Find the magnitude of the resultant vector of two 5-pound forces that act on an object with an angle of 70° between them.
let
u = (5,0)
v = (5cos70°,5sin70°)
then
u+v = (5(1+cos70°),5sin70°) = (6.71,4.70)
now just get |u+v| and its direction
To find the magnitude of the resultant vector, we can use the law of cosines.

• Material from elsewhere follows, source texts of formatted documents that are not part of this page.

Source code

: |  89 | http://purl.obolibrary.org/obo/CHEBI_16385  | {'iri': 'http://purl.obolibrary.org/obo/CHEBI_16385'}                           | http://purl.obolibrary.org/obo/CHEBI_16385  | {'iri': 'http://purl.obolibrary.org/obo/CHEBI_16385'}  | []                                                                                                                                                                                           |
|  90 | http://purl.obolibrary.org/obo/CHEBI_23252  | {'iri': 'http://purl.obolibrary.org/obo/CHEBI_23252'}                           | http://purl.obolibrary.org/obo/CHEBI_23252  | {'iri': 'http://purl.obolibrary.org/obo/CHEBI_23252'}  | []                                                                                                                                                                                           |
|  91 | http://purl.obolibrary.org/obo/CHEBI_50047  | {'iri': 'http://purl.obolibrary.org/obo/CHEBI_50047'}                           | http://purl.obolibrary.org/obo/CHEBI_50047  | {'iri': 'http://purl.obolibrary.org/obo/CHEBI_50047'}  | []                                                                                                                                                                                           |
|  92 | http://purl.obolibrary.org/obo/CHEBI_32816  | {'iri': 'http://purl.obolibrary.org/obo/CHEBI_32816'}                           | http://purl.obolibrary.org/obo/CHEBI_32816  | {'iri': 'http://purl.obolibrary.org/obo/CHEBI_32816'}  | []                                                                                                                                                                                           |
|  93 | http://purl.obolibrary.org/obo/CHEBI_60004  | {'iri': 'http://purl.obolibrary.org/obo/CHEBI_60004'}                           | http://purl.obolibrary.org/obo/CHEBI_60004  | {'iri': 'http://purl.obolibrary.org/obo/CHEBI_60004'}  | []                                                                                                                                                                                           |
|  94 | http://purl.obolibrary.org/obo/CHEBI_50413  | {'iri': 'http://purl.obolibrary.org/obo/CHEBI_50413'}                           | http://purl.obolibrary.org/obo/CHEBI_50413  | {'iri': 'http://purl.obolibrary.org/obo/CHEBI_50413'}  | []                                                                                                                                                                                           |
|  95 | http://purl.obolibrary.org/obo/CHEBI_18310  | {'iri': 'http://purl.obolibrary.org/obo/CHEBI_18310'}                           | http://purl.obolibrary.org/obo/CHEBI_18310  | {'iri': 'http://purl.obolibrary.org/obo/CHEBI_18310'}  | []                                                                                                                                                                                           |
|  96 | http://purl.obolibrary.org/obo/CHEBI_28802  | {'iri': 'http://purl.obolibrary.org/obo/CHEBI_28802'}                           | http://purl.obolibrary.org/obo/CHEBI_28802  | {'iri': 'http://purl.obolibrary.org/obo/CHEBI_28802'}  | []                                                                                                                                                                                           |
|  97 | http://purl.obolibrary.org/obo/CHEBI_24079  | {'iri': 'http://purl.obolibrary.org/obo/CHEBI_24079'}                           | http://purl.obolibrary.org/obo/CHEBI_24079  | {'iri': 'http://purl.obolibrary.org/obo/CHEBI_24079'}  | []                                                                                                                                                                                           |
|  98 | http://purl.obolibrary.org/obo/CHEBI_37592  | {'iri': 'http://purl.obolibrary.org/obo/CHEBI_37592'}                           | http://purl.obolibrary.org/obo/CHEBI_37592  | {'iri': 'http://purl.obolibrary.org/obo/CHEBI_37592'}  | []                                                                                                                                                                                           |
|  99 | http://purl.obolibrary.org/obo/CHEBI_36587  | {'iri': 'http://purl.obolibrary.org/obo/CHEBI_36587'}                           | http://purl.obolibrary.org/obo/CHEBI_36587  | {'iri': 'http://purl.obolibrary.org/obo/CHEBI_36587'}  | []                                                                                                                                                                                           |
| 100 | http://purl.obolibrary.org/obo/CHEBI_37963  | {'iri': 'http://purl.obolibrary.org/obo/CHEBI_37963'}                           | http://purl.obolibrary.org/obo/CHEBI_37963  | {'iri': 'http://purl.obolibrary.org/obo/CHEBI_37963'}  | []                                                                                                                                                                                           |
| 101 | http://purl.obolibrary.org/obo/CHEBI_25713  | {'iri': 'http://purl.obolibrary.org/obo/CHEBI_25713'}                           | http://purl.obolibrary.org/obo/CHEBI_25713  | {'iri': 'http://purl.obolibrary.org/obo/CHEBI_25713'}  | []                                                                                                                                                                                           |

The law of cosines states that for any triangle with sides a, b, and c, and angle C opposite to side c:
c^2 = a^2 + b^2 - 2ab*cos(C)
In this case, the two forces are the sides of a triangle, and we want to find the magnitude of the resultant vector, which is the length of the third side of the triangle.
Let's call the magnitude of the resultant vector R. We have two forces of 5 pounds each, which we'll call F1 and F2. The angle between them is 70°.
Using the law of cosines, we can write:
R^2 = F1^2 + F2^2 - 2*F1*F2*cos(70°)
Substituting the values, we get:
R^2 = (5)^2 + (5)^2 - 2*(5)*(5)*cos(70°)
Now, we can calculate the magnitude of the resultant vector:
R = sqrt( (5)^2 + (5)^2 - 2*(5)*(5)*cos(70°) )
Computing this expression, we find:
R ≈ 8.04 pounds
Therefore, the magnitude of the resultant vector is approximately 8.04 pounds.